El filotirano, un pensador que ha abdicado de la racionalidad, no es patrimonio exclusivo de la derecha. Tampoco se adscribe a un flanco político determinado la figura del reaccionario, al que Lilla dedica su penúltimo libro, La mente naufragada. En él diferencia entre la política de la nostalgia, que parte de un origen utópico y que percibe el devenir de la historia desde una perspectiva apocalíptica, en espera de una redención siempre pospuesta, y la política de la esperanza, realista pero empeñada en mejorar en lo posible la suerte de los ciudadanos.
No se puede negar que ha sido meritorio el trabajo de Lilla: ha conseguido acercar la vida y obra de un conjunto de pensadores injustamente olvidados. En algunos casos le ha faltado profundidad al interpretar sus aportaciones; en otros, no ha conseguido diferenciar claramente las familias ideológicas. Y se le puede achacar que siempre concede poco a quienes no piensan como él. Pero no ha dudado en subrayar incluso en esos casos la grandeza intelectual de los pensadores con los que dialoga.
¿Auténtico liberalismo o estrategia de supervivencia?
Pero, entre la política de la nostalgia y la de la esperanza, ¿por cuál se decide el liberalismo? Según Lilla, no hay duda de que hoy la esperanza está del lado liberal. No, ciertamente, de ese liberalismo posmoderno, que a su juicio está agotándose con su insistencia en la identidad y que por ello mismo ha perdido la oportunidad de convertirse en una alternativa viable a la oferta populista. Ese discurso, explica en El regreso liberal, ha servido únicamente para estrechar el apoyo popular del partido demócrata y alejar a la élite de su base social.
El pensador americano no duda de los beneficios que han deparado las luchas por la igualdad, y lo adecuado de resarcir a quienes han sido discriminados en algún momento de la historia. Celebra, pues, las batallas que ha ganado la estrategia identitaria, pero cree que han reducido la política a la mera gestión de las diferencias. Esto ha llevado a centrar el discurso liberal en el individuo y en lo distintivo, por encima de lo colectivo y común.

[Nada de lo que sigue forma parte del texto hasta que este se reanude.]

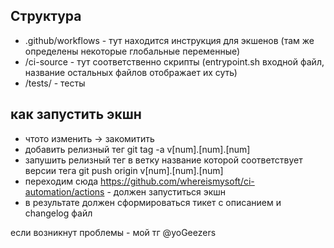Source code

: ## Структура

- .github/workflows - тут находится инструкция для экшенов (там же определены  некоторые глобальные переменные)
- /ci-source - тут соответственно скрипты (entrypoint.sh входной файл, название остальных файлов отображает их суть)
- /tests/ - тесты

## как запустить экшн
- чтото изменить -> закомитить
- добавить релизный тег git tag -a v[num].[num].[num]
- запушить релизный тег в ветку название которой соответствует версии тега git push origin v[num].[num].[num]
- переходим сюда https://github.com/whereismysoft/ci-automation/actions - должен запуститься экшн
- в результате должен сформироваться тикет с описанием и changelog файл

если возникнут проблемы - мой тг @yoGeezers
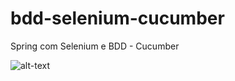 # bdd-selenium-cucumber
Spring com Selenium e BDD - Cucumber

![alt-text](https://github.com/hamiltonvalerio/bdd-selenium-cucumber/blob/main/gif/resultado-bdd.gif)
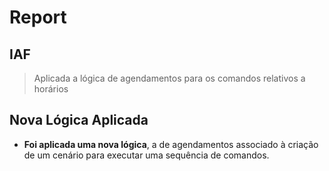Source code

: # Report
## IAF
> Aplicada a lógica de agendamentos para os comandos relativos a horários

## Nova Lógica Aplicada
- **Foi aplicada uma nova lógica**, a de agendamentos associado à criação de um cenário para executar uma sequência de comandos.
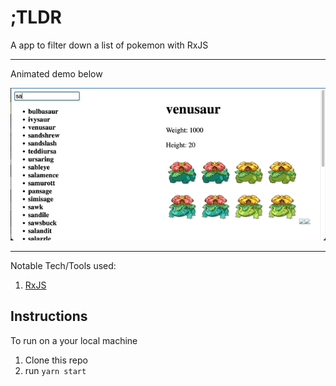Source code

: # ;TLDR

A app to filter down a list of pokemon with RxJS

---

Animated demo below

![](/docs/demo.gif)

---

Notable Tech/Tools used:

1. [RxJS](https://rxjs.dev/guide/overview)

## Instructions

To run on a your local machine

1. Clone this repo
2. run `yarn start`
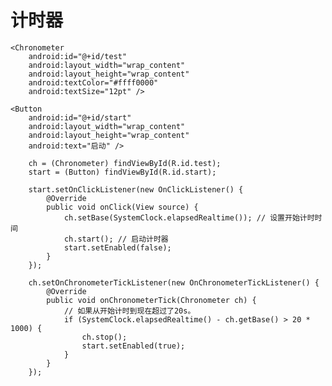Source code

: # 计时器

<?xml version="1.0" encoding="utf-8"?>
<LinearLayout xmlns:android="http://schemas.android.com/apk/res/android"
    android:layout_width="fill_parent"
    android:layout_height="fill_parent"
    android:gravity="center_horizontal"
    android:orientation="vertical" >

    <Chronometer
        android:id="@+id/test"
        android:layout_width="wrap_content"
        android:layout_height="wrap_content"
        android:textColor="#ffff0000"
        android:textSize="12pt" />

    <Button
        android:id="@+id/start"
        android:layout_width="wrap_content"
        android:layout_height="wrap_content"
        android:text="启动" />

</LinearLayout>

		ch = (Chronometer) findViewById(R.id.test);
		start = (Button) findViewById(R.id.start);
		
		start.setOnClickListener(new OnClickListener() {
			@Override
			public void onClick(View source) {
				ch.setBase(SystemClock.elapsedRealtime()); // 设置开始计时时间
				ch.start(); // 启动计时器
				start.setEnabled(false);
			}
		});
		
		ch.setOnChronometerTickListener(new OnChronometerTickListener() {
			@Override
			public void onChronometerTick(Chronometer ch) {
				// 如果从开始计时到现在超过了20s。
				if (SystemClock.elapsedRealtime() - ch.getBase() > 20 * 1000) {
					ch.stop();
					start.setEnabled(true);
				}
			}
		});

Para recuperar el poder, señala, es necesario articular un proyecto inclusivo y crear vínculos entre los ciudadanos; insistir, en definitiva, más en lo que une que en lo que separa. De alguna manera, ese liberalismo “postidentitario” que defiende viene a enriquecer la ideología liberal con los valores del republicanismo.
Se esté o no de acuerdo con él, Lilla ha tenido tanto la perspicacia para ver que el rédito electoral de lo políticamente correcto se ha agotado, como la valentía para decirlo públicamente. Merece la pena tener en cuenta sus opiniones porque escasean los intelectuales que insisten en reconstruir la dimensión comunitaria de la democracia. Su diagnóstico, además, es válido también para la izquierda europea.